The reason for this is probably some large input arguments for a wrapped
 function (e.g. large strings).
THIS IS A JOBLIB ISSUE. If you can, kindly provide the joblib's team with an
 example so that they can fix the problem.
  ret = fingerprinted(*args, **kwargs_)
... still running

trying on #67 state of things

jovyan@jupyter-yarikoptic:~/fscacher/src/fscacher$ nl -ba cache.py | grep -3 138
   135                      + fprint.to_tuple()
   136                      + (tuple(self._tokens) if self._tokens else ())
   137                  )
   138                  ret = fingerprinted(*args, **kwargs_)
   139              lgr.log(1, "Returning value %r", ret)
   140              return ret
   141

jovyan@jupyter-yarikoptic:~/fscacher/src/fscacher$ git describe
0.1.6-17-g7ec27c1

jovyan@jupyter-yarikoptic:~/fscacher/src/fscacher$ git branch
* gh-66
  master

and not sure why it took long since all args here should be quite concise afaik (path). Needs to be investigated on either to be addressed/sped up

jwodder commented 2 years ago

@yarikoptic What was the fscacher-using code you were running? I believe this happens when acting on a directory whose entire hierarchy contains too many files for the fingerprints to be persisted quickly.

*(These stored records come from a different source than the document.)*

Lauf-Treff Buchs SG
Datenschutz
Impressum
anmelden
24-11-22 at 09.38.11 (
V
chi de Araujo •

yarikoptic commented 2 years ago

it was that dandi digest -d zarr-checksum I was benchmarking on dandi HUB (original description has the path etc). that zarr does have some number of files on the lowest level. for a directory are we adding an entire list of files into the "fingerprint" and not some "hash value" of it?

jwodder commented 2 years ago

@yarikoptic Yes, the fingerprint for a directory consists of a sorted list of fingerprints of all files within it.

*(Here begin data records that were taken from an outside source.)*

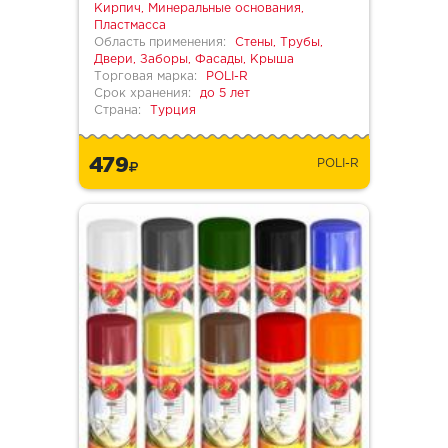
Кирпич, Минеральные основания,
Пластмасса
Область применения:
Стены, Трубы,
Двери, Заборы, Фасады, Крыша
Торговая марка:
POLI-R
Срок хранения:
до 5 лет
Страна:
Турция
479
POLI-R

yarikoptic commented 2 years ago

We might avoid such a warning and gain some speed up overall if it would be some hash of that list right away, or even never store a full list of entries (do we use actual entries anywhere) and incrementally hash it as e.g. hash = md5(f'{hash}{file_hash}') starting with a file_hash on first one. Could be some faster one than md5. But this might be slower than just hashing full list of entries once -- please check.

jwodder commented 2 years ago

@yarikoptic While we don't use the actual entries, they'll need to be sorted when hashing in order for the hash to be deterministic (especially if we go through with threading), so incremental hashing isn't an option.

yarikoptic commented 2 years ago

so I decided to look for "order independent hash", got to https://stackoverflow.com/questions/30734848/order-independent-hash-algorithm (java oriented) which pretty much boils down that we can use xor operation (should be quick!) to incrementally grow hash so it would be independent of the order!